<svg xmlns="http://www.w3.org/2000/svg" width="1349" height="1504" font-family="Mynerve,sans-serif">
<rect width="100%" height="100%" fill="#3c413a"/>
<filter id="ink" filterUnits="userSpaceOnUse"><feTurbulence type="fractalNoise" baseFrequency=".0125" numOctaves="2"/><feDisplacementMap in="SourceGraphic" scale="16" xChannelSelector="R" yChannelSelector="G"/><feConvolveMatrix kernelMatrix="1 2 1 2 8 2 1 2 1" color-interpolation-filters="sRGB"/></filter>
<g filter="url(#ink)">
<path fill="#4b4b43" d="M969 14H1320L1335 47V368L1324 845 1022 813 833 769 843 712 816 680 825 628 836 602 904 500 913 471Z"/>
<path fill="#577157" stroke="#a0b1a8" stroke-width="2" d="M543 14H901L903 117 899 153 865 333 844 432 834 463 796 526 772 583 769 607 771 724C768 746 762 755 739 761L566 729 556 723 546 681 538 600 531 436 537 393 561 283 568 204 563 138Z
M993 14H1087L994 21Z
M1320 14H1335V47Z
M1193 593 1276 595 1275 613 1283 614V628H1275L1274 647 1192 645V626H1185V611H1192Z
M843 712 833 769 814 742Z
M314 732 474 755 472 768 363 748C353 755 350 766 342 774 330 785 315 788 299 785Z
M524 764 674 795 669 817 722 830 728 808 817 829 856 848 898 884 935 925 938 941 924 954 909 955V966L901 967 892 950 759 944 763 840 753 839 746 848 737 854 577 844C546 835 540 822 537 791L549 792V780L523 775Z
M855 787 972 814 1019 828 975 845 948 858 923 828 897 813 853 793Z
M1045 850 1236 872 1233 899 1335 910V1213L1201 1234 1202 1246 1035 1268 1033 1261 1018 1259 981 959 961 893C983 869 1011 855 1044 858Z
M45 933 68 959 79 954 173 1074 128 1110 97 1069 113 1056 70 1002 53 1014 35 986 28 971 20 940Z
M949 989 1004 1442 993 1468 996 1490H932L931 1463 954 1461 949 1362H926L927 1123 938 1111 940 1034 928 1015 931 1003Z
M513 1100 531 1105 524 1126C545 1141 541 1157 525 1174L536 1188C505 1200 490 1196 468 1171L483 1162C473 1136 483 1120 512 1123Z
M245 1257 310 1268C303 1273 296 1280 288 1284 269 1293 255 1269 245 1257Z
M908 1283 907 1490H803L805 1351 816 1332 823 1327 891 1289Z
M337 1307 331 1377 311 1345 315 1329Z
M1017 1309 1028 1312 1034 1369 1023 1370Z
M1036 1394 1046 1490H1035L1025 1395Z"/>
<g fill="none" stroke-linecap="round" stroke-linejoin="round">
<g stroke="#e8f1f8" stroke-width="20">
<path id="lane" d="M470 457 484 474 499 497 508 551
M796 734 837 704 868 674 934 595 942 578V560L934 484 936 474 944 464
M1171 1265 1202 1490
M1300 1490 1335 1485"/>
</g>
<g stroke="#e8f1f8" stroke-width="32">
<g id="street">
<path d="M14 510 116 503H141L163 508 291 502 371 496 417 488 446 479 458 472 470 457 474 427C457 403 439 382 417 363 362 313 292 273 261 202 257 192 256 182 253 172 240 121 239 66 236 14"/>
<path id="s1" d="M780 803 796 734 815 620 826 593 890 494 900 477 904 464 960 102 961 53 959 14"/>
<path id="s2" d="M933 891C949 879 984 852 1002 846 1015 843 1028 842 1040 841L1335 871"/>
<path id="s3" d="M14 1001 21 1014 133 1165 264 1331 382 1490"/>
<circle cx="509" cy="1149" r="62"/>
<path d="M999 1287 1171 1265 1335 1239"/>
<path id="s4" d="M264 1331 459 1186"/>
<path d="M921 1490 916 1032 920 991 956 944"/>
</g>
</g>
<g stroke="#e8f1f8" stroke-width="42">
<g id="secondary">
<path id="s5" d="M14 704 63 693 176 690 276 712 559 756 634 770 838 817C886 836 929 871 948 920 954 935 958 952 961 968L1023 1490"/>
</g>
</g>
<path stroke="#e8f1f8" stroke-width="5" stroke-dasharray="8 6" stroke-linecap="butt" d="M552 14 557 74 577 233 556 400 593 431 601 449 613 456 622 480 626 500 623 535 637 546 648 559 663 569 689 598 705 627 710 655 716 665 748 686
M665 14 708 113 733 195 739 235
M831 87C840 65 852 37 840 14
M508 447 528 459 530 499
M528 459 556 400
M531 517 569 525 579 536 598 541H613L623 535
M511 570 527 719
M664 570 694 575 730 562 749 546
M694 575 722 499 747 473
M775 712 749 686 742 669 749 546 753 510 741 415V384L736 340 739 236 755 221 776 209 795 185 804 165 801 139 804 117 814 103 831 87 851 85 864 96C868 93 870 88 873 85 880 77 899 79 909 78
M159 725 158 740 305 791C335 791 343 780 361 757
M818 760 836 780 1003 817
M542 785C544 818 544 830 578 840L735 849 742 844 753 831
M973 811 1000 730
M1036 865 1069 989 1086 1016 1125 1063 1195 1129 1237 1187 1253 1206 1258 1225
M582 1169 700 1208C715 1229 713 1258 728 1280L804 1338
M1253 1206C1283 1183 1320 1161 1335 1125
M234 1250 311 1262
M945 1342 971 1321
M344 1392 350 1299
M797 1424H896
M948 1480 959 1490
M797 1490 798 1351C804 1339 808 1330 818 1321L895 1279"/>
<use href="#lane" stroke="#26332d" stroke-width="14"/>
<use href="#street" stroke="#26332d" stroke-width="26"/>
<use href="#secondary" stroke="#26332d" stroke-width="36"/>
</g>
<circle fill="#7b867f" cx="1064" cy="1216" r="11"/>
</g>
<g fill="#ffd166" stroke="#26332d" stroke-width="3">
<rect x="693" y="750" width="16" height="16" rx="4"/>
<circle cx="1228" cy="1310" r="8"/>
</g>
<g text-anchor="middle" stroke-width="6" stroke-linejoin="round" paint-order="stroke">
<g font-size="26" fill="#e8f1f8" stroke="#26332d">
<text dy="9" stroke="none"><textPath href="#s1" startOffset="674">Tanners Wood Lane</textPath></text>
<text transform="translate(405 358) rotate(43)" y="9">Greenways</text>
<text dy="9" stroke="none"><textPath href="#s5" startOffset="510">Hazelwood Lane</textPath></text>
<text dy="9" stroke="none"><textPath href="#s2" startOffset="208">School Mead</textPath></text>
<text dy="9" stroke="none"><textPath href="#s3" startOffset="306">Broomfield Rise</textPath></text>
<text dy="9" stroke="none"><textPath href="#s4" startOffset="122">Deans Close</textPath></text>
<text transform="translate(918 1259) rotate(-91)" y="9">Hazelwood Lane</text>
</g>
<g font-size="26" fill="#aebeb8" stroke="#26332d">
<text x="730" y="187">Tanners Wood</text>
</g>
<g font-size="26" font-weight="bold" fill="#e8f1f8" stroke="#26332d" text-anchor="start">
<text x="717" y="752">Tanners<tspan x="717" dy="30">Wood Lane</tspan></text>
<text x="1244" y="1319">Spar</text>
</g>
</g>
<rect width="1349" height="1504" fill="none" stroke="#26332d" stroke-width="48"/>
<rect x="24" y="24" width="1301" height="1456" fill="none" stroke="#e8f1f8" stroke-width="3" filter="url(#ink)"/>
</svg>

──────────────────────────────

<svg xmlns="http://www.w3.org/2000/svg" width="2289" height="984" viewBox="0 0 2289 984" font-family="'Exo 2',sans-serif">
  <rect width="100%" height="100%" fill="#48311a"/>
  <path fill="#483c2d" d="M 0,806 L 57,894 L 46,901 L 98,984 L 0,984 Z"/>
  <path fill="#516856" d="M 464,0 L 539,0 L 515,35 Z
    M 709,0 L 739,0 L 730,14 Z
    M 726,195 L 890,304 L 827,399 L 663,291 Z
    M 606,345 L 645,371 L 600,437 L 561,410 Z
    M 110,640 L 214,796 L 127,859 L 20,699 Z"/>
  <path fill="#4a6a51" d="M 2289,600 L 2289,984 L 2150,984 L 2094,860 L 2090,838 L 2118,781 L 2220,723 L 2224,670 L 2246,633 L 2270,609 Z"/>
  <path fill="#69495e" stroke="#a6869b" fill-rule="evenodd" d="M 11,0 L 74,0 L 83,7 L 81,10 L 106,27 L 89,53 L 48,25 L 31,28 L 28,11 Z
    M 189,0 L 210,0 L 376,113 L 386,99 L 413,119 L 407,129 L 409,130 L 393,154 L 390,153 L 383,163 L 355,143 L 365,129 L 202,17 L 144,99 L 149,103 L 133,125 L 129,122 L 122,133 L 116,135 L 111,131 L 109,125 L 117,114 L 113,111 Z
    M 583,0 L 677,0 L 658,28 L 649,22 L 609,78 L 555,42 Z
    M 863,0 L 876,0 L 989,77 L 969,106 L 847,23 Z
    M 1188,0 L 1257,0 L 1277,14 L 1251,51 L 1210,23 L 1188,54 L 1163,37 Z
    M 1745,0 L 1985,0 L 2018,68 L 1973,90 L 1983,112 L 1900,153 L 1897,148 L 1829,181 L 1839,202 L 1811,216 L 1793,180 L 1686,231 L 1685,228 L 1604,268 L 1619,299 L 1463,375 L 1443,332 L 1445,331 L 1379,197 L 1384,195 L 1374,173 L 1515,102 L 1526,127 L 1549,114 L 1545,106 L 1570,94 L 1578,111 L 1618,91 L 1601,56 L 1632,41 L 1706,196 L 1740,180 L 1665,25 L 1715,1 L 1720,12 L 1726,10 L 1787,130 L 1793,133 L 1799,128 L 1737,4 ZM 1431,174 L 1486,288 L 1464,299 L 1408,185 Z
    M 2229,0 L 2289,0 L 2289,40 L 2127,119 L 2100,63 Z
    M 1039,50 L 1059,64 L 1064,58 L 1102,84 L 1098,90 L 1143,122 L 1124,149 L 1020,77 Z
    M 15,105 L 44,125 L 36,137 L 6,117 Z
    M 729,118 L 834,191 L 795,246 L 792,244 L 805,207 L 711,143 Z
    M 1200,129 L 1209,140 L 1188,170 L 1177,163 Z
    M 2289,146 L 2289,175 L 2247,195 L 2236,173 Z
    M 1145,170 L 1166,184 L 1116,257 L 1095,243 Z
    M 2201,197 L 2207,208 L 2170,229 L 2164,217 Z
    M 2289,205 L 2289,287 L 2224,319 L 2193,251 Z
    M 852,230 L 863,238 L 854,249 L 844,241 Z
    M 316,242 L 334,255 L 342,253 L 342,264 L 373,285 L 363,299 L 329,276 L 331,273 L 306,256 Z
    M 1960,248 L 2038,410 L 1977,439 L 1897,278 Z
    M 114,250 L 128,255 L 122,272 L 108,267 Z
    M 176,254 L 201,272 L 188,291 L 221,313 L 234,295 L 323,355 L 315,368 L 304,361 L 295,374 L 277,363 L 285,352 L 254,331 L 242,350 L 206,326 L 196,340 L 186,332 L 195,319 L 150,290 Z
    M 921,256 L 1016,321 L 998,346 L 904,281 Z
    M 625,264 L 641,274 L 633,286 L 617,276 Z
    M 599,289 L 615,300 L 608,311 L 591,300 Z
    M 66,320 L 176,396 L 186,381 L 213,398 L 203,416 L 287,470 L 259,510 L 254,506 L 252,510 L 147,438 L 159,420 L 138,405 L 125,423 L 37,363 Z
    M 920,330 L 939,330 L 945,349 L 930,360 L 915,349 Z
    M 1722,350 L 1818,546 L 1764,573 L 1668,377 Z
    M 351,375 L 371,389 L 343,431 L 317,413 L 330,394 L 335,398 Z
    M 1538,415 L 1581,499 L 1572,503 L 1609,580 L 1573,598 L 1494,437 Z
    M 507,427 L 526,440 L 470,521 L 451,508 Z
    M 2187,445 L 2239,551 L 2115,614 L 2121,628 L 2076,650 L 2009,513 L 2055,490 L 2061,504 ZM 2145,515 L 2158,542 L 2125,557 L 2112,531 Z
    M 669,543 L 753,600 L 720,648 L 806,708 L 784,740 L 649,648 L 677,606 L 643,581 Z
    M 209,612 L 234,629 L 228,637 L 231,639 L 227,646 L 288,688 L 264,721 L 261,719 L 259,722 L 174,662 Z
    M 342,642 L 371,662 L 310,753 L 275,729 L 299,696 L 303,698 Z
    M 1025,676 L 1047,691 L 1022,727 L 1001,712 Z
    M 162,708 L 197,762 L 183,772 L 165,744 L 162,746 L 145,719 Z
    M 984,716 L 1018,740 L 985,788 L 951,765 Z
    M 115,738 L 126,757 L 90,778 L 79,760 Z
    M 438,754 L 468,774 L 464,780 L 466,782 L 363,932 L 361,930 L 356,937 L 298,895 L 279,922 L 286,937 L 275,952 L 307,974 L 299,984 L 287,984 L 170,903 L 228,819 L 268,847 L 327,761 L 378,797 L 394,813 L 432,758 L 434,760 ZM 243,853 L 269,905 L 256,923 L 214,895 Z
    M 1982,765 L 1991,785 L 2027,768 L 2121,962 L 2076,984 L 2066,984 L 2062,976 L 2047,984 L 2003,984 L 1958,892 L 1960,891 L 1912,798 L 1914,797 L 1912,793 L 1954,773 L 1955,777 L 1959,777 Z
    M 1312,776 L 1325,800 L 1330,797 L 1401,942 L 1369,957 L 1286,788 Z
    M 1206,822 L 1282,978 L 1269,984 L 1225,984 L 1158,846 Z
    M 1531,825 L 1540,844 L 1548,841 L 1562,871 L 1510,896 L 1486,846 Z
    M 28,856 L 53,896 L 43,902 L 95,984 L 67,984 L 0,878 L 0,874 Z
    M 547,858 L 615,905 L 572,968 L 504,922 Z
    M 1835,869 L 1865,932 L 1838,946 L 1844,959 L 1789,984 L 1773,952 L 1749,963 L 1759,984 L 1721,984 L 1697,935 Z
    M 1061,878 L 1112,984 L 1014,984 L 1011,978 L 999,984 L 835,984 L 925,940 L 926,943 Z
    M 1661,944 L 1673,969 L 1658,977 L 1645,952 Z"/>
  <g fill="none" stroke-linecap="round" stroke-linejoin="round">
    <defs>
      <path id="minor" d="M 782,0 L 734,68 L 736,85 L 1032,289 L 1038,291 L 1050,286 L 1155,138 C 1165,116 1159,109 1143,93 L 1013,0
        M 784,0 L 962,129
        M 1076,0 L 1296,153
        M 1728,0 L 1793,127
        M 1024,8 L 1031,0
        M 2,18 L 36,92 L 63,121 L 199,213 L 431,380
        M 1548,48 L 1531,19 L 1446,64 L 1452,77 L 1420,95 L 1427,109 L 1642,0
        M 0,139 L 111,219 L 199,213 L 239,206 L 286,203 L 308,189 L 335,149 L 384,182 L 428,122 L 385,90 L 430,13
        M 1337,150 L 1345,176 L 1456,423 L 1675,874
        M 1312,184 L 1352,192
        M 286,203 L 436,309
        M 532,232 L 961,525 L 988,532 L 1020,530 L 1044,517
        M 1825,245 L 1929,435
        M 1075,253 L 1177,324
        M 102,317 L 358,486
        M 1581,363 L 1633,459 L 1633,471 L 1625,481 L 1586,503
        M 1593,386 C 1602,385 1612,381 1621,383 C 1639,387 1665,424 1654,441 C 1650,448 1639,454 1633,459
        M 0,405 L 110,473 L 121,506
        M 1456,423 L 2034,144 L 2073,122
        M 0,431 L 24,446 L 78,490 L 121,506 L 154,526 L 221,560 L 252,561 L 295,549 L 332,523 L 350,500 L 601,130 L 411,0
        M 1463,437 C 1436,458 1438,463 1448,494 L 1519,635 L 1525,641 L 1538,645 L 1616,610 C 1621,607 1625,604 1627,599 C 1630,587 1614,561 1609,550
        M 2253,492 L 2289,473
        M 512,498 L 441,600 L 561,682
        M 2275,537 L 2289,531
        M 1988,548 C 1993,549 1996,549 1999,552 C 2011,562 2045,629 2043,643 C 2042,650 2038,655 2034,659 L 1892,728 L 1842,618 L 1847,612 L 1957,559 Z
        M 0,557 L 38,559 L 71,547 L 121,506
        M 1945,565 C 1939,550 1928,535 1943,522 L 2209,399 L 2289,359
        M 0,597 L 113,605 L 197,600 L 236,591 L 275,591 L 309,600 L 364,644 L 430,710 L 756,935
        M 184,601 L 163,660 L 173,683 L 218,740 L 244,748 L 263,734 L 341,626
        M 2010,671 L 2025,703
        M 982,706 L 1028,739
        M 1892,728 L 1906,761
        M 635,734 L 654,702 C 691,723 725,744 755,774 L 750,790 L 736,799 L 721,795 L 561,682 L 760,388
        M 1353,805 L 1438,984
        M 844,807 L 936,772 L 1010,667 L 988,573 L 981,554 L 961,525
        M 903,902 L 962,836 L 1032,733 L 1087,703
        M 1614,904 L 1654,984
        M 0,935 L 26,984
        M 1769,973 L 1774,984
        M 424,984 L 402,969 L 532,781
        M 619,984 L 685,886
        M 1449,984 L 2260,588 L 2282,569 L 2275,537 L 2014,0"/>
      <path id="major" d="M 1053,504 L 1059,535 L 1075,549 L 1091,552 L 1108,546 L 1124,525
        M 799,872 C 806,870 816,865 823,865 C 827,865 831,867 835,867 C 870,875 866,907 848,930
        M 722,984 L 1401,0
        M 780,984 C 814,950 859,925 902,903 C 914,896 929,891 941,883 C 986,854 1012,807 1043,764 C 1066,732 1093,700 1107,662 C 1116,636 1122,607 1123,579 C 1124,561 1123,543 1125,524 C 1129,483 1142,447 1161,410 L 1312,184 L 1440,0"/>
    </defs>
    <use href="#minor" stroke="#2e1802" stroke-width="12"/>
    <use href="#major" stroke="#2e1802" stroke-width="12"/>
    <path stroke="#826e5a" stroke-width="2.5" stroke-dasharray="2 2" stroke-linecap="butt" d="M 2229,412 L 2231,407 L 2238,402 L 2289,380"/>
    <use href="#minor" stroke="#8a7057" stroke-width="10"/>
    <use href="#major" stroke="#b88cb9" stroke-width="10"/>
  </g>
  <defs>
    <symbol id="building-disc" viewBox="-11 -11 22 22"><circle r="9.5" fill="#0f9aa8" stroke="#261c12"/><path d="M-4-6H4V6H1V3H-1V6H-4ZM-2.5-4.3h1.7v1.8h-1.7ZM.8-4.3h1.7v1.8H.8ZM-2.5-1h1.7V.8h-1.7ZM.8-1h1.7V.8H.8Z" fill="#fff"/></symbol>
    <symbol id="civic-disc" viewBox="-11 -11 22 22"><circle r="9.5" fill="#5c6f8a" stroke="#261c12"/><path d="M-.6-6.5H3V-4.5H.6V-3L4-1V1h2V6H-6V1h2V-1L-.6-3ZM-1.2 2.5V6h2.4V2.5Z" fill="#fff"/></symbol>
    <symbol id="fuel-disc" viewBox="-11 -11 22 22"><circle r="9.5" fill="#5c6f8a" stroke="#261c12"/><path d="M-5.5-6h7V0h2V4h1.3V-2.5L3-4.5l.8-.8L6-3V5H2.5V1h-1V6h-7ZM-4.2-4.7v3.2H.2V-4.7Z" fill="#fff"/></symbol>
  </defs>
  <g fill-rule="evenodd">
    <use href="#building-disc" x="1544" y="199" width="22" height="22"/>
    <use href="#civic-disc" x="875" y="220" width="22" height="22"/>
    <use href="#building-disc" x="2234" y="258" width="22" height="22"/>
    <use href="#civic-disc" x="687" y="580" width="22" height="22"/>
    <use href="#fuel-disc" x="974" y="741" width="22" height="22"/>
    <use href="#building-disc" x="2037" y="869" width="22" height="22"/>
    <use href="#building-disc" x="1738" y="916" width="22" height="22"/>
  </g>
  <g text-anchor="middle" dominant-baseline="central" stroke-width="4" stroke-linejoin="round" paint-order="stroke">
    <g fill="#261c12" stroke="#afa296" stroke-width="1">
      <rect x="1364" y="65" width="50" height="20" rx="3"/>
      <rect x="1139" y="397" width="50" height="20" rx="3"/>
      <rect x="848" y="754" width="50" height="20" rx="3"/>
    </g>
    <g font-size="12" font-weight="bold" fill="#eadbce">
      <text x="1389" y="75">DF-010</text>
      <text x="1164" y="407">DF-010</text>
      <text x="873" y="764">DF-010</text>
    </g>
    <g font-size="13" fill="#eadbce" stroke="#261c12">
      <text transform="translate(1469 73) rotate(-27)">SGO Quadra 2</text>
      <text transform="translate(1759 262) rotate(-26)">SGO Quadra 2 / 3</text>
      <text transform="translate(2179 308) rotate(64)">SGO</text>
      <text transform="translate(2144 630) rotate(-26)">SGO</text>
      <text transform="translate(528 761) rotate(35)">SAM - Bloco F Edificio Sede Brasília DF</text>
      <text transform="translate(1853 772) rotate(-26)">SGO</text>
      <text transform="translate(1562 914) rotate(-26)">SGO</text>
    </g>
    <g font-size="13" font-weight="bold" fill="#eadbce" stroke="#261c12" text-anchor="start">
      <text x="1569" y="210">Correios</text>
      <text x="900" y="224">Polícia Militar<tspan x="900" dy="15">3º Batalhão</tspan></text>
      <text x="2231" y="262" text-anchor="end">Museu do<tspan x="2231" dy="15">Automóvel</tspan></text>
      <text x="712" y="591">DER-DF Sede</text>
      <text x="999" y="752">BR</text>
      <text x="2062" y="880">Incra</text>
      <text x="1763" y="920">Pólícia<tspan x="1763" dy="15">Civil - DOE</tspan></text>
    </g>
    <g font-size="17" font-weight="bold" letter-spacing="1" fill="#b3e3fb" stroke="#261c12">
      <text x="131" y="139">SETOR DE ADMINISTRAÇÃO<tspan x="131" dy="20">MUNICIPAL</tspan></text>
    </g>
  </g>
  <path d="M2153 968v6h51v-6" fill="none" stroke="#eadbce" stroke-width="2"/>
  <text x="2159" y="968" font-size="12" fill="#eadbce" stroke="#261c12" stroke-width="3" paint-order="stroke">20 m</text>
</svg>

──────────────────────────────

What to work on
Beginning with the line above that contains "2 1 2 8 2 1", copy each line exactly up to and including the line that contains "M843 712 833 769 814 742Z", and go no further.

Solution to the exercise
<filter id="ink" filterUnits="userSpaceOnUse"><feTurbulence type="fractalNoise" baseFrequency=".0125" numOctaves="2"/><feDisplacementMap in="SourceGraphic" scale="16" xChannelSelector="R" yChannelSelector="G"/><feConvolveMatrix kernelMatrix="1 2 1 2 8 2 1 2 1" color-interpolation-filters="sRGB"/></filter>
<g filter="url(#ink)">
<path fill="#4b4b43" d="M969 14H1320L1335 47V368L1324 845 1022 813 833 769 843 712 816 680 825 628 836 602 904 500 913 471Z"/>
<path fill="#577157" stroke="#a0b1a8" stroke-width="2" d="M543 14H901L903 117 899 153 865 333 844 432 834 463 796 526 772 583 769 607 771 724C768 746 762 755 739 761L566 729 556 723 546 681 538 600 531 436 537 393 561 283 568 204 563 138Z
M993 14H1087L994 21Z
M1320 14H1335V47Z
M1193 593 1276 595 1275 613 1283 614V628H1275L1274 647 1192 645V626H1185V611H1192Z
M843 712 833 769 814 742Z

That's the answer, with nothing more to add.